Type 1 diabetes (T1D) is a chronic autoimmune condition with around half of the cases diagnosed in childhood and adolescence [1]. While genetic predisposition plays a central role in disease susceptibility, environmental triggers are believed to initiate or accelerate the autoimmune process. These triggers, including viral infections such as enteroviruses and respiratory pathogens, have long been implicated in T1D pathogenesis in genetically susceptible individuals [2–4].

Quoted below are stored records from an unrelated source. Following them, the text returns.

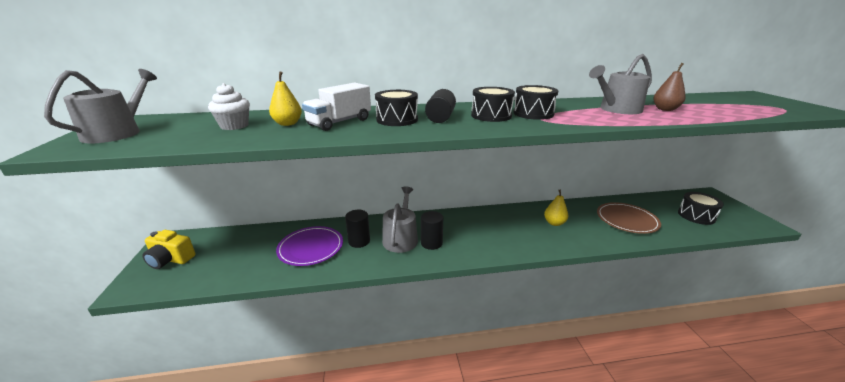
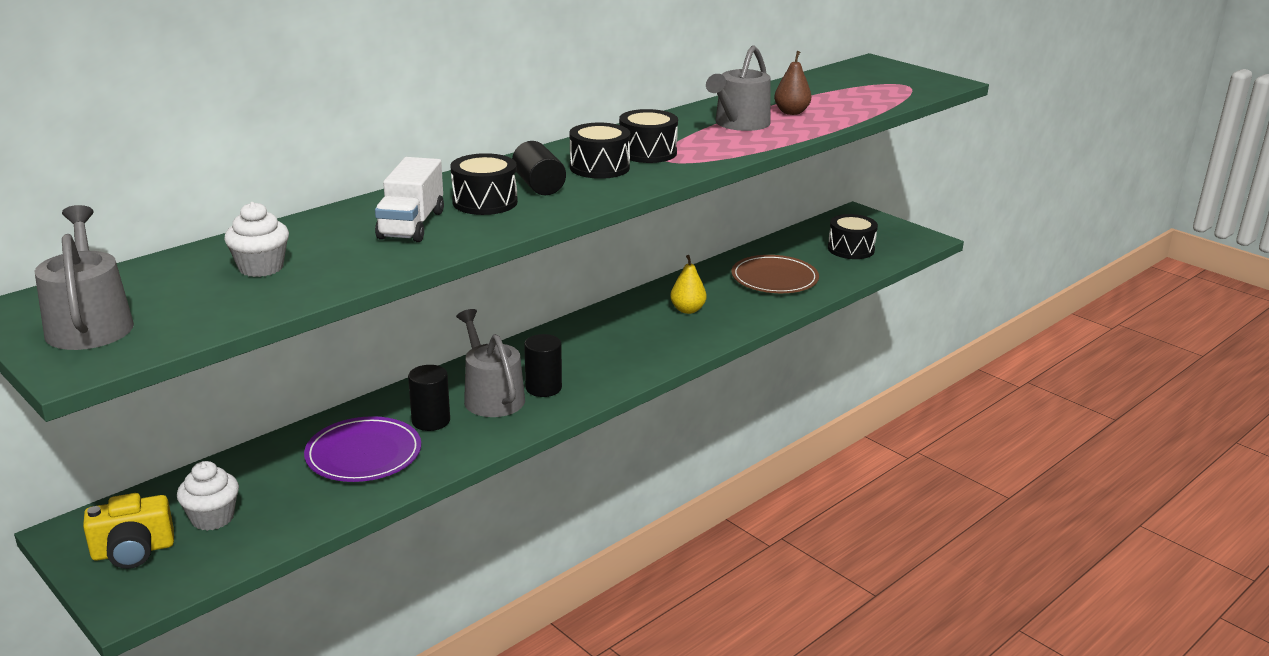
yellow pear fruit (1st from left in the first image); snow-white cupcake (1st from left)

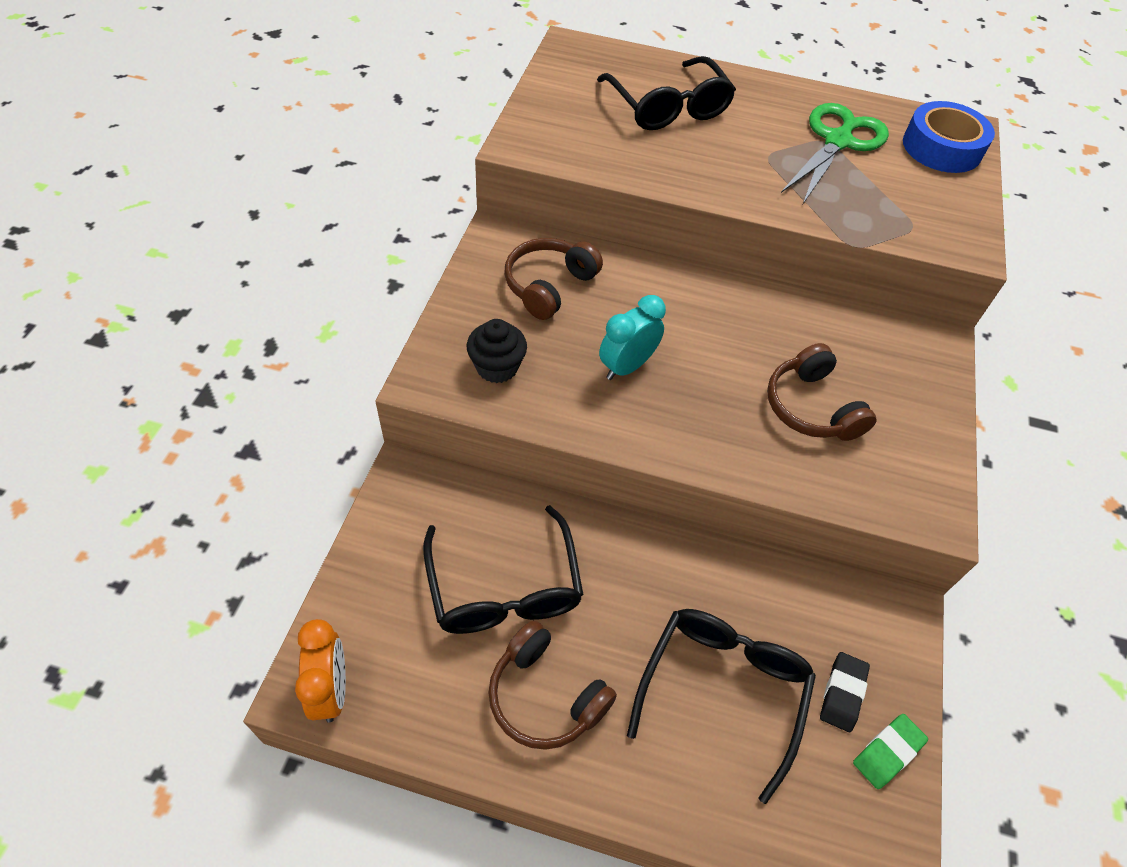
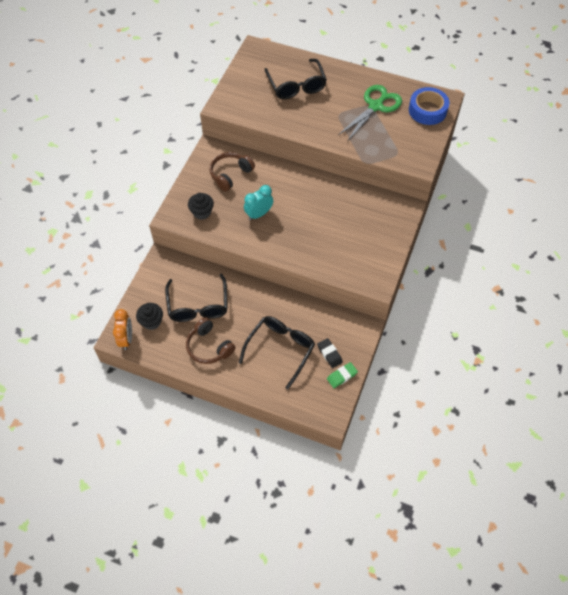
russet over-ear headphones (3rd from left in the first image); ebony gum eraser; ebony cupcake (1st from left)

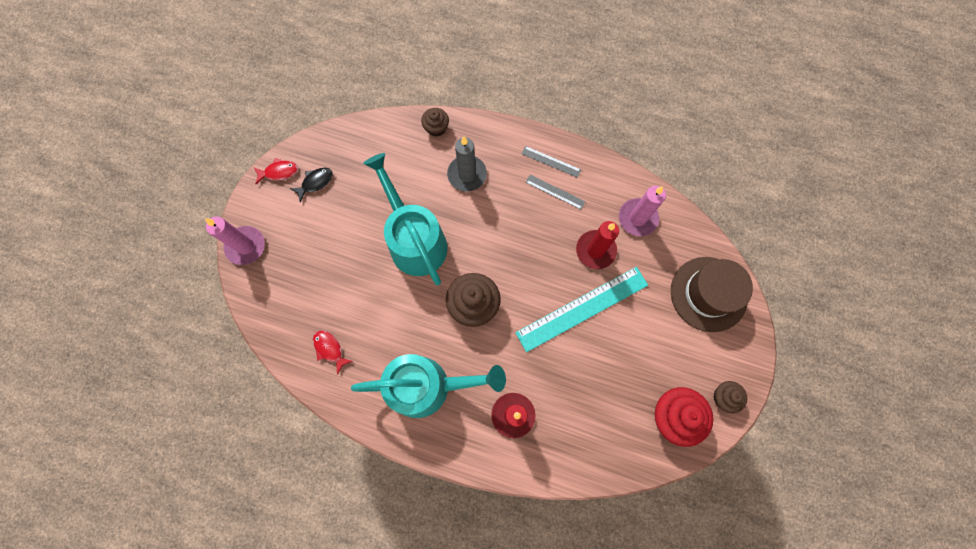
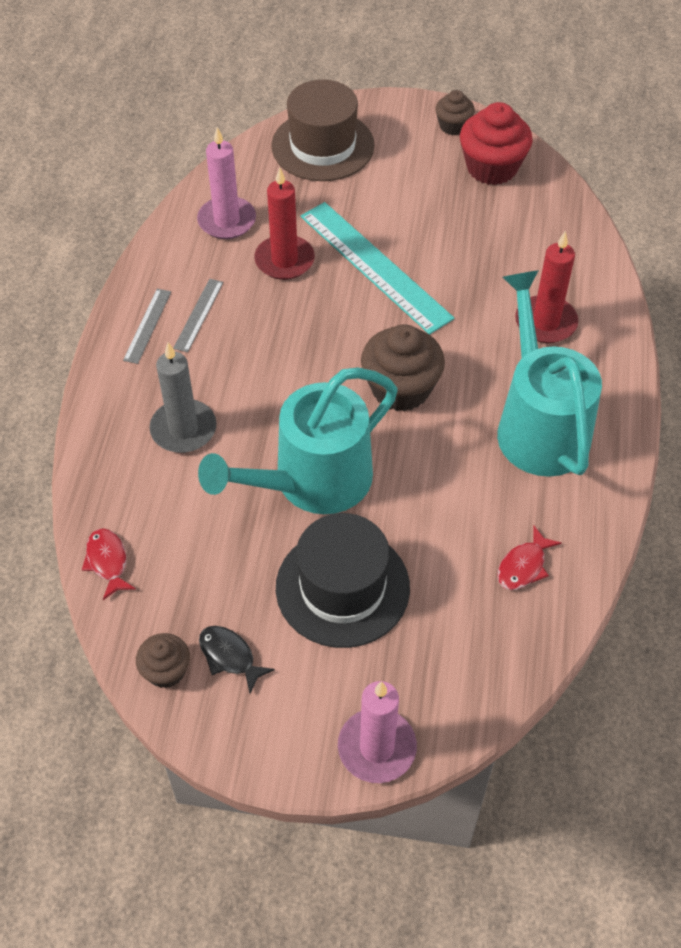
russet cupcake (1st from left); crimson fish (1st from left); ebony hat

The emergence of severe acute respiratory syndrome coronavirus 2 (SARS-CoV-2) introduced a novel environmental context in which biological (infection and immune activation) and societal stressors (lockdowns and delayed care), might have affected the onset and presentation of T1D. In parallel, the rapid global implementation of coronavirus disease (COVID-19) vaccination programs has raised concerns about possible immunologic effects, including the theoretical risk of triggering autoimmune diabetes in susceptible children [5–7]. As with earlier vaccine-related concerns, such as those raised around MMR and type 1 diabetes, these hypotheses must be carefully examined in light of the overall benefits of immunization [8].

Several observational studies have reported increases in new-onset T1D following SARS-CoV-2 infection, with some reporting hazard ratios above 1.8 for new diagnoses within six months of confirmed infection [7, 9]. Other studies reported an increased severity of the T1D onset during the timing of the COVID-19 [10]. Others, however, found no significant change or even a decline in incidence, highlighting the need for comprehensive evaluation. Case reports and pharmacovigilance data have suggested a temporal relationship between COVID-19 vaccination and T1D onset, but these remain anecdotal, with no demonstrated causality [11, 12]. Furthermore, other studies have shown that increased incidence during the pandemic may not be directly related to infection or vaccination, and that severity at presentation did not worsen [13, 14].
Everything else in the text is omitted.